1 unclipped watt wont blow any speaker, doesnt matter if the speaker takes 10000 watts rms


----------



## CBRworm

Too much power kills them, too little power kills them; These things are more trouble than they are worth.

As an aside, I have blown many tweeters in passive systems by clipping amps of high and low power. Since going active many years ago I have not damaged a tweeter. I have never damaged a good midbass driver or woofer with too much or too little power, usually when I start to smell them I turn it down a hair. In my home I have melted my share of Infinity polydome midranges due to them not being able to take the heat well before clipping.


----------



## chad

kyheng said:


> Well, I like to see when the amp starts to discharge DC power on speaker outputs...





illcrx said:


> Hmm sounds like a broken amp, or a very bad song.


Exactly, CLIPPING IS NOT DC!!!!

CLIPPING IS NOT DC!!!!

CLIPPING IS NOT DC!!!!

CLIPPING IS NOT DC!!!!

CLIPPING IS NOT DC!!!!

CLIPPING IS NOT DC!!!!

If that waveform crosses the zero point and goes negative, no matter what shape the waveform is, it's NOT DC, it's alternating current.

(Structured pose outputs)
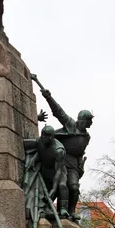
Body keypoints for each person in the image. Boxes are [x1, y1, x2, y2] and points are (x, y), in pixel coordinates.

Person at [41, 89, 93, 220]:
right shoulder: (70, 125)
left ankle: (71, 211)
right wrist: (49, 97)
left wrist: (81, 166)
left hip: (74, 164)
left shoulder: (87, 137)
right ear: (81, 120)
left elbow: (81, 153)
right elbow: (58, 112)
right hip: (60, 160)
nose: (89, 124)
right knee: (62, 186)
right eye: (88, 121)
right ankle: (61, 210)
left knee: (74, 188)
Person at [24, 126, 69, 219]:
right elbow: (41, 151)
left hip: (59, 172)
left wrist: (54, 188)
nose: (43, 137)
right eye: (42, 134)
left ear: (52, 137)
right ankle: (46, 209)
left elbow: (58, 171)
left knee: (62, 186)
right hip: (46, 170)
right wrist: (33, 160)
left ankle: (63, 209)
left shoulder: (59, 150)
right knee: (45, 193)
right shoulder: (40, 141)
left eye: (46, 136)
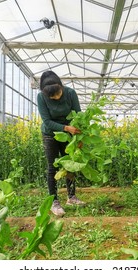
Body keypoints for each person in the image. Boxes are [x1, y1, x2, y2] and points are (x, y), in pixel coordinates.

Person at [37, 70, 85, 216]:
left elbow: (78, 115)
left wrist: (80, 139)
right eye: (52, 96)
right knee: (53, 167)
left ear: (61, 87)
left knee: (70, 164)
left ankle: (71, 197)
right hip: (50, 134)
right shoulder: (41, 97)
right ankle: (54, 202)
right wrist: (65, 128)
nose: (56, 98)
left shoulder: (70, 93)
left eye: (58, 93)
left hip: (70, 135)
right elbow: (47, 121)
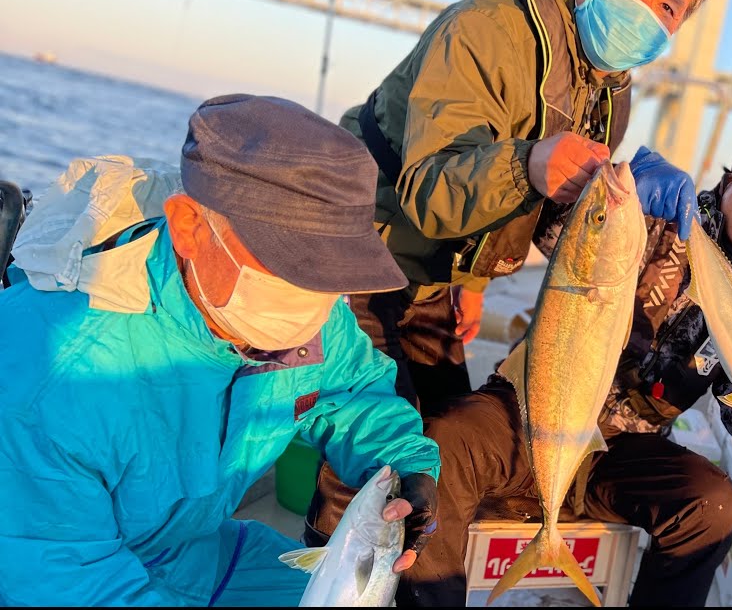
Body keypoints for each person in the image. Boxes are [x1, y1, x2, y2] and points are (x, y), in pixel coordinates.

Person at [306, 133, 732, 607]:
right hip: (532, 403)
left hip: (620, 447)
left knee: (713, 507)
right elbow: (554, 232)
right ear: (731, 178)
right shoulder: (648, 214)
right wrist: (612, 184)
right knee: (442, 444)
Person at [0, 94, 442, 606]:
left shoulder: (310, 307)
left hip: (202, 556)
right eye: (287, 263)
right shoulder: (52, 372)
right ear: (189, 226)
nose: (315, 302)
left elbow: (352, 391)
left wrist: (406, 467)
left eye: (330, 273)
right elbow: (61, 576)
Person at [330, 0, 719, 413]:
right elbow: (428, 187)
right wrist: (528, 164)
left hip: (434, 275)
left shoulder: (611, 93)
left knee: (448, 431)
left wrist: (473, 280)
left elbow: (548, 216)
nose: (644, 10)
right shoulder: (485, 30)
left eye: (668, 7)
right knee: (387, 450)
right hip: (357, 252)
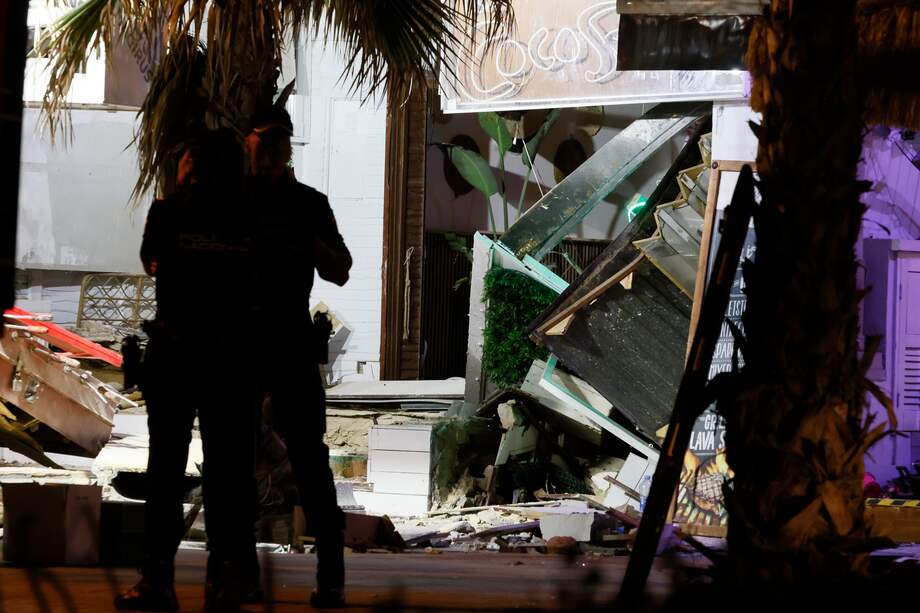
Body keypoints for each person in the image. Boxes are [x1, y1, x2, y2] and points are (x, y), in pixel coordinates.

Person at [116, 129, 258, 612]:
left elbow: (152, 262)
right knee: (228, 476)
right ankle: (222, 583)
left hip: (177, 353)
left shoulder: (168, 212)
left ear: (191, 167)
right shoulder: (248, 215)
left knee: (165, 472)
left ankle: (158, 580)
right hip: (230, 357)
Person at [245, 106, 351, 608]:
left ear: (287, 147)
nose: (267, 152)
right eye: (260, 143)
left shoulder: (307, 203)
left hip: (286, 342)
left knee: (311, 462)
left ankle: (331, 577)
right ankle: (239, 573)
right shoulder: (234, 201)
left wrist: (306, 240)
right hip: (242, 344)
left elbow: (341, 269)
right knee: (235, 463)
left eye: (275, 143)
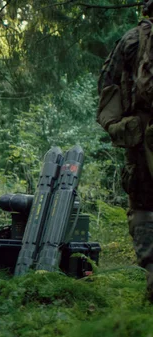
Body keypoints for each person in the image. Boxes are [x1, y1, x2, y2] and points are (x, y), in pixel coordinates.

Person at [97, 1, 153, 303]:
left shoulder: (131, 39)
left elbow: (106, 83)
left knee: (143, 204)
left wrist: (117, 126)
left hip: (140, 135)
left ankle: (152, 273)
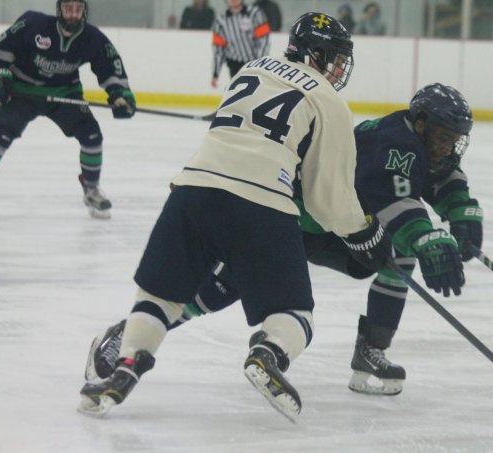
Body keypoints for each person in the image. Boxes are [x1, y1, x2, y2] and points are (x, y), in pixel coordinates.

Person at [78, 12, 393, 422]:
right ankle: (268, 353)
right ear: (314, 54)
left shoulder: (251, 67)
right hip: (261, 204)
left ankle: (124, 370)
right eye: (333, 58)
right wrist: (366, 234)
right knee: (296, 315)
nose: (337, 69)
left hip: (192, 190)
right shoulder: (328, 100)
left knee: (160, 298)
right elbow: (327, 201)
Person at [84, 83, 482, 399]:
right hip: (298, 219)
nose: (448, 148)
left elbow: (442, 178)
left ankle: (370, 350)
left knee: (398, 254)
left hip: (341, 227)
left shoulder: (420, 144)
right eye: (444, 137)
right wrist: (428, 234)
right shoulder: (396, 143)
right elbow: (392, 199)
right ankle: (135, 331)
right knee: (226, 286)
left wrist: (462, 213)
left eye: (454, 140)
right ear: (421, 124)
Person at [0, 0, 135, 218]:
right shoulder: (33, 24)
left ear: (84, 11)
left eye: (78, 9)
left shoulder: (92, 38)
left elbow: (110, 65)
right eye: (68, 8)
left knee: (92, 136)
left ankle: (91, 190)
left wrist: (120, 95)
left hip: (64, 94)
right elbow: (0, 49)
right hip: (22, 92)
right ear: (59, 10)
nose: (73, 14)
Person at [211, 0, 270, 89]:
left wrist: (259, 64)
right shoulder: (221, 20)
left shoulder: (255, 13)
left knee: (255, 93)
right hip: (234, 65)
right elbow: (218, 50)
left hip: (254, 63)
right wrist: (216, 74)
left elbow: (264, 41)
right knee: (239, 95)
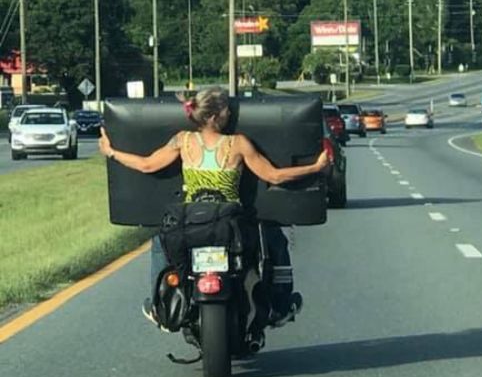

▸ WHAT TO DO
Please answer these questions about the speaker forum thread above.
1. Which midranges does CBRworm say melted at home?
2. Since going what has CBRworm not damaged a tweeter?
3. According to chad, what is a waveform that crosses the zero point and goes negative?

▸ THE COMPLETED TASK
1. Infinity polydome midranges
2. Active
3. Alternating current